Electrophysiology [2]
Whole-cell patch-clamp recordings were conducted at room temperature using an Axopatch 200B patch clamp amplifier. Pipettes were pulled from borosilicate glass capillaries with an electrode resistance typically ranging from 1.5 to 4 MΩ. The recording pipette intracellular solution contained the following (in mmol/L): 140 CsF, 10 NaCl, 10 HEPES, 1.1 EGTA and 20 glucose (pH 7.3 adjusted by CsOH); the bath or extracellular solution contained the following (in mmol/L): 140 NaCl, 3 KCl, 1 MgCl2, 1 CaCl2, 10 HEPES and 20 glucose (pH 7.3 adjusted by NaOH). During the recording, the bath solution was continuously perfused using a BPS perfusion system. Recording was performed after a 5-min equilibration period at −80 mV after breaking into the whole-cell configuration. Currents were acquired at a 50-kHz sampling frequency and filtered at 2 kHz. Series resistance compensation was used and set to 80%. P/N subtraction was never applied throughout the experiment. An unsaturated IC90 concentration (10 μmol/L) was applied throughout the whole study unless otherwise stated. If a change in activation was not observed at 10 μmol/L, a higher concentration of the drug (30 μmol/L) was further administered to confirm the lack of an effect. This higher concentration was also used in the parallel experiments, such as the inactivation recordings.

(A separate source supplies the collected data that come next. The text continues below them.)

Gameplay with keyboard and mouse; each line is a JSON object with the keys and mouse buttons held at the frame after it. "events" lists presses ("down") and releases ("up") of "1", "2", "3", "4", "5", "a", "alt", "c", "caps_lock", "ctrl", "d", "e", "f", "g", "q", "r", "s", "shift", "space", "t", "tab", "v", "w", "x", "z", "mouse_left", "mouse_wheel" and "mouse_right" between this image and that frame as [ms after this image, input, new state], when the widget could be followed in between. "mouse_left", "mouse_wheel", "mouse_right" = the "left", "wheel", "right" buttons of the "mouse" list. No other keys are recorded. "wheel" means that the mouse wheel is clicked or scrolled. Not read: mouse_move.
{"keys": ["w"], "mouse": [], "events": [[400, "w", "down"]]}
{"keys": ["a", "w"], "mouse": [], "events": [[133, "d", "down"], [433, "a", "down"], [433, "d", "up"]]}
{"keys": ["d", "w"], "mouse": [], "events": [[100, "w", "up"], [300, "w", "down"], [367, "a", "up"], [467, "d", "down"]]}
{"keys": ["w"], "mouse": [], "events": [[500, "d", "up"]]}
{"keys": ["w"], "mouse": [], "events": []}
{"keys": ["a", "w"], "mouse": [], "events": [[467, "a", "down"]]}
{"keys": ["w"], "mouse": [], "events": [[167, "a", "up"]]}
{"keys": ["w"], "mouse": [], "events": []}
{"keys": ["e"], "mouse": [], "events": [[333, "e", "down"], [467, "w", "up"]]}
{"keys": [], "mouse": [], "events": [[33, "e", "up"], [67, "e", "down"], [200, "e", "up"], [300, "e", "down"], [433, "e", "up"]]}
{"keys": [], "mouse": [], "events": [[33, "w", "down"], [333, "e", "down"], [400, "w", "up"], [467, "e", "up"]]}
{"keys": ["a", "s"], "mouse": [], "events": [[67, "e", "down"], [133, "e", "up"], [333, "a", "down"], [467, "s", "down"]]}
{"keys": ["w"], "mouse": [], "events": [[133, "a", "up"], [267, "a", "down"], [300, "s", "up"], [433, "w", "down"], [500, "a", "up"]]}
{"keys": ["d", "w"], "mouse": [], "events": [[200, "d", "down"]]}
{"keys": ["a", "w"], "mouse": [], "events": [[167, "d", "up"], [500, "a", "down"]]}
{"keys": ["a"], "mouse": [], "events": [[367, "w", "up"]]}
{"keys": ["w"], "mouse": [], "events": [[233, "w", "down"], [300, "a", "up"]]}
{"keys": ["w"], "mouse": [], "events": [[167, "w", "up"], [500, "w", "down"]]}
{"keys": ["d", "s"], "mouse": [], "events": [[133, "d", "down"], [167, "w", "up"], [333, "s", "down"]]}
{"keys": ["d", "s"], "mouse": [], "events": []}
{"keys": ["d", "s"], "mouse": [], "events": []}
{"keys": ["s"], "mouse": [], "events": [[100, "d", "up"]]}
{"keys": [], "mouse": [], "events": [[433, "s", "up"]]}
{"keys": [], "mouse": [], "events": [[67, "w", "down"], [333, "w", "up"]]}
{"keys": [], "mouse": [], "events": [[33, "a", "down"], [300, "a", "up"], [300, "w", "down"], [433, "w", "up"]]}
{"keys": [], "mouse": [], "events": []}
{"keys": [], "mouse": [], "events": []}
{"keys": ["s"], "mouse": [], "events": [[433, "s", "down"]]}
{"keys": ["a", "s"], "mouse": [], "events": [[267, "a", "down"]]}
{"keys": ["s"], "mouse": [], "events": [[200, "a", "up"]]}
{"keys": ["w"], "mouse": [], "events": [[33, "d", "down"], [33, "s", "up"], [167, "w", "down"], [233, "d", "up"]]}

Cell culture and transfection [2]
Human embryonic kidney 293 (HEK293) cells stably expressing hNav1.7 were used. Cells were grown in high-glucose DMEM supplemented with 10% fetal bovine serum and were selected with 300 μg/mL of the antibiotic Hygromycin B under standard tissue culture conditions (5% CO2, 37 °C). For the functional expression of Nav1.7 mutants, Chinese hamster ovary (CHO) cells were used and cultured in 50/50 DMEM/F-12 supplemented with 10% fetal bovine serum. Two days prior to recording, the constructs were transfected into CHO cells with Lipofectamine reagent, according to the manufacture's protocol. A GFP construct was co-transfected to aid in the identification of transfected cells by fluorescence microscopy. Cells were seeded onto poly-L-lysine-coated glass coverslips before they were used for electrophysiology recording.

Single ascending dose study procedures[3]
This was a double‐blind crossover study conducted at a single clinical site from May 2007 to May 2008. Volunteers and all site personnel were blinded to study treatment allocation but sponsor personnel were unblinded to assist with appropriate dose selection decisions. Eligible volunteers were healthy men aged 18–65 years or healthy women with no childbearing potential aged 18–50 years. Volunteers were also required to be nonsmokers and have a body weight of > 50 kg and body mass index of 19–29.9 kg/m2 (± 10%). Exclusion criteria included significant abnormalities found on clinical examination, or clinical chemistry or hematology parameters. The sample size of 10 participants per cohort is a commonly used number in early studies. [3]

The steps recommended in the US Food and Drug Administration’s Guidance for Industry: Estimating the Maximum Safe Starting Dose in Initial Clinical Trials for Therapeutics in Adult Healthy Volunteers were followed for the estimation of the starting dose. On normalizing the experimentally determined nontoxic dosage level for surface area, the most sensitive preclinical animal species examined was the dog. Using the conversion factor provided in the guidance, the nontoxic dosage level of 70 mg/kg/day in the dog translates to a human equivalent dose of 2,333 mg/day for a 60 kg human. Dividing this value by a conservatively estimated safety factor of 10, the maximum recommended starting dose of Raxatrigine (GSK1014802; Vixotrigine; CNV-1014802) was determined to be 233 mg/day; however, the results observed using Raxatrigine (GSK1014802; Vixotrigine; CNV-1014802) in pain models indicate that a pharmacologically active dosage of Raxatrigine (GSK1014802; Vixotrigine; CNV-1014802) is 1 mg/kg. This efficacious dose is expected to translate to a predicted clinical dose of 10 mg/day in a 60 kg human; thus, a starting dose of 10 mg q.d. was selected. [3]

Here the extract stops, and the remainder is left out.